--- WORK ORDER ---
Pick out and copy every line below that has the word "each".
- - - -
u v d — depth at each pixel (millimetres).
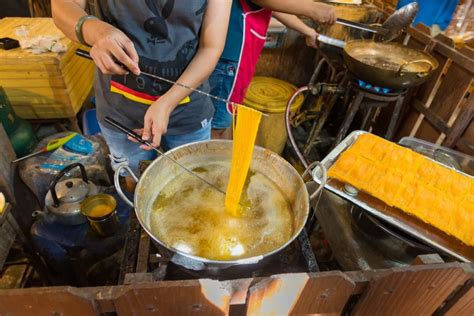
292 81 2660
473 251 827
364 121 2004
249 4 1430
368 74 1442
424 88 1795
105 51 797
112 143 1294
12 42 1719
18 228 1288
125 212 1536
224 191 900
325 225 1112
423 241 854
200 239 762
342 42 1830
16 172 1585
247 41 1507
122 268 772
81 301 503
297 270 784
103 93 1174
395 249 965
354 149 1082
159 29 974
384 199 909
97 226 1347
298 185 830
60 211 1402
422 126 1827
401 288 600
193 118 1254
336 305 626
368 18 2297
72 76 1889
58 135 1836
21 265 1614
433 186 960
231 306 617
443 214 874
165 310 559
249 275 740
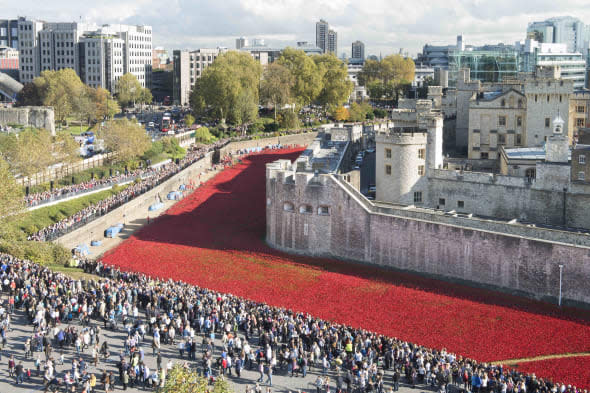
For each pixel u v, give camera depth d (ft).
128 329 276.00
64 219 476.54
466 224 364.38
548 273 331.57
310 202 421.59
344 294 349.61
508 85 601.21
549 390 233.14
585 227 388.37
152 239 466.29
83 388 225.15
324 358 250.57
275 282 370.53
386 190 449.06
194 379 205.05
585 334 293.23
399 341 275.80
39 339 262.47
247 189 638.53
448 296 343.46
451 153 606.96
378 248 395.75
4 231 396.37
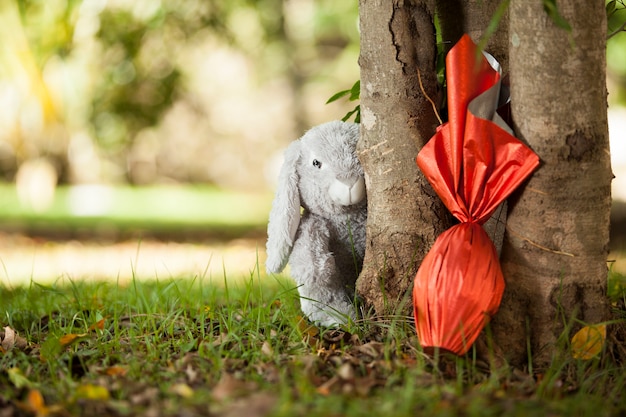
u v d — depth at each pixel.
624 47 15.97
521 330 3.60
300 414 2.73
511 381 3.39
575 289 3.56
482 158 3.50
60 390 3.25
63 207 19.53
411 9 3.86
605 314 3.61
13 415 3.03
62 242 14.11
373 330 3.94
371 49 3.88
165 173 26.53
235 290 5.88
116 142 15.00
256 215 19.47
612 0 4.41
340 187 3.98
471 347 3.55
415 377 3.25
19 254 12.39
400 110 3.86
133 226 16.36
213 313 4.55
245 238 14.88
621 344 3.73
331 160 4.01
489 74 3.61
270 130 26.64
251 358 3.69
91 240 14.48
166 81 13.30
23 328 4.72
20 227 15.45
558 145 3.47
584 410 3.01
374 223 3.95
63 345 3.86
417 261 3.89
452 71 3.54
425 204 3.88
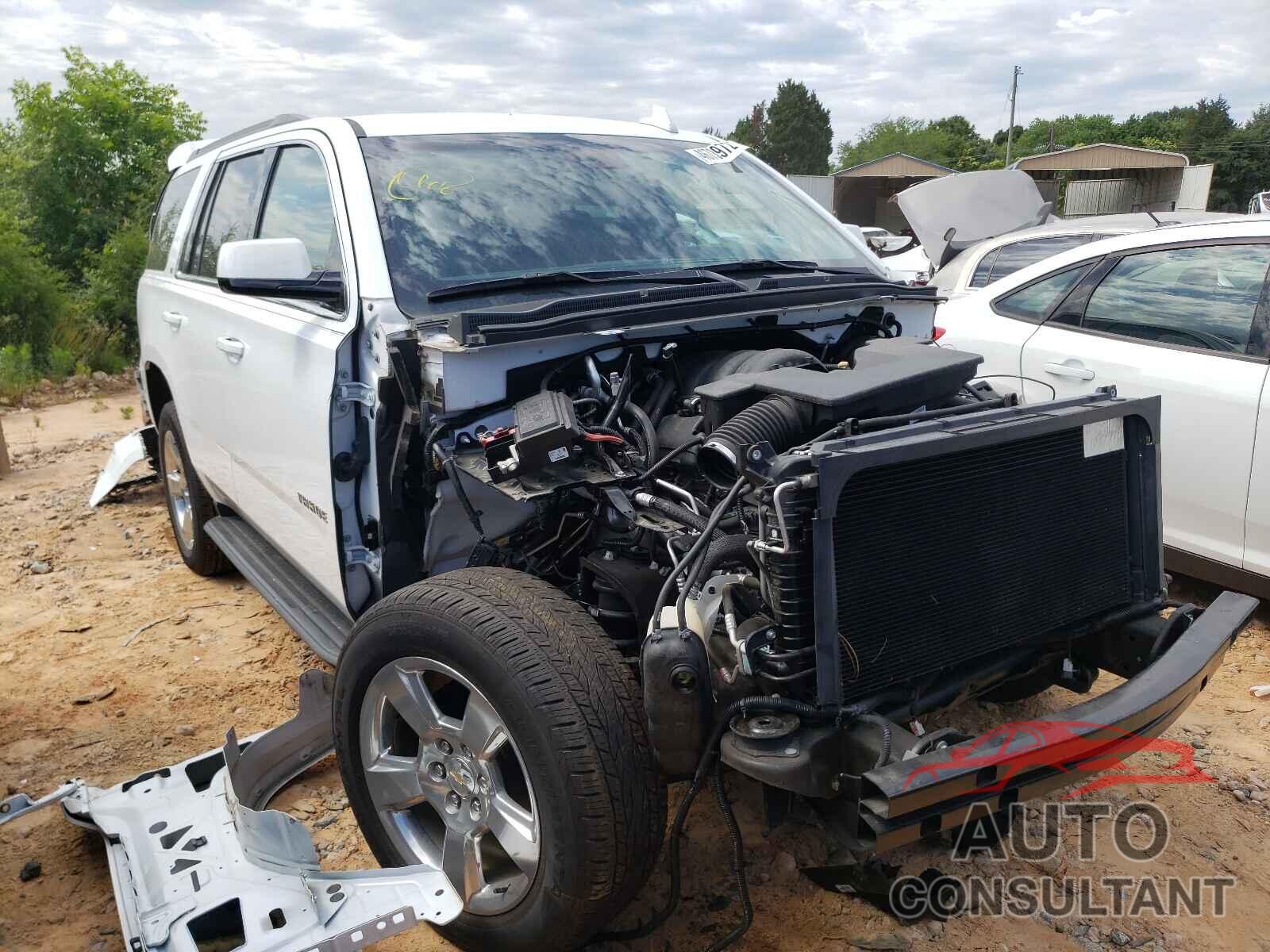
- - - -
--- TASK RESPONSE ---
u v d — depth at each pixel (millimetres).
For each pixel u v, give camera depth d (ft).
u v d — depth at each pixel.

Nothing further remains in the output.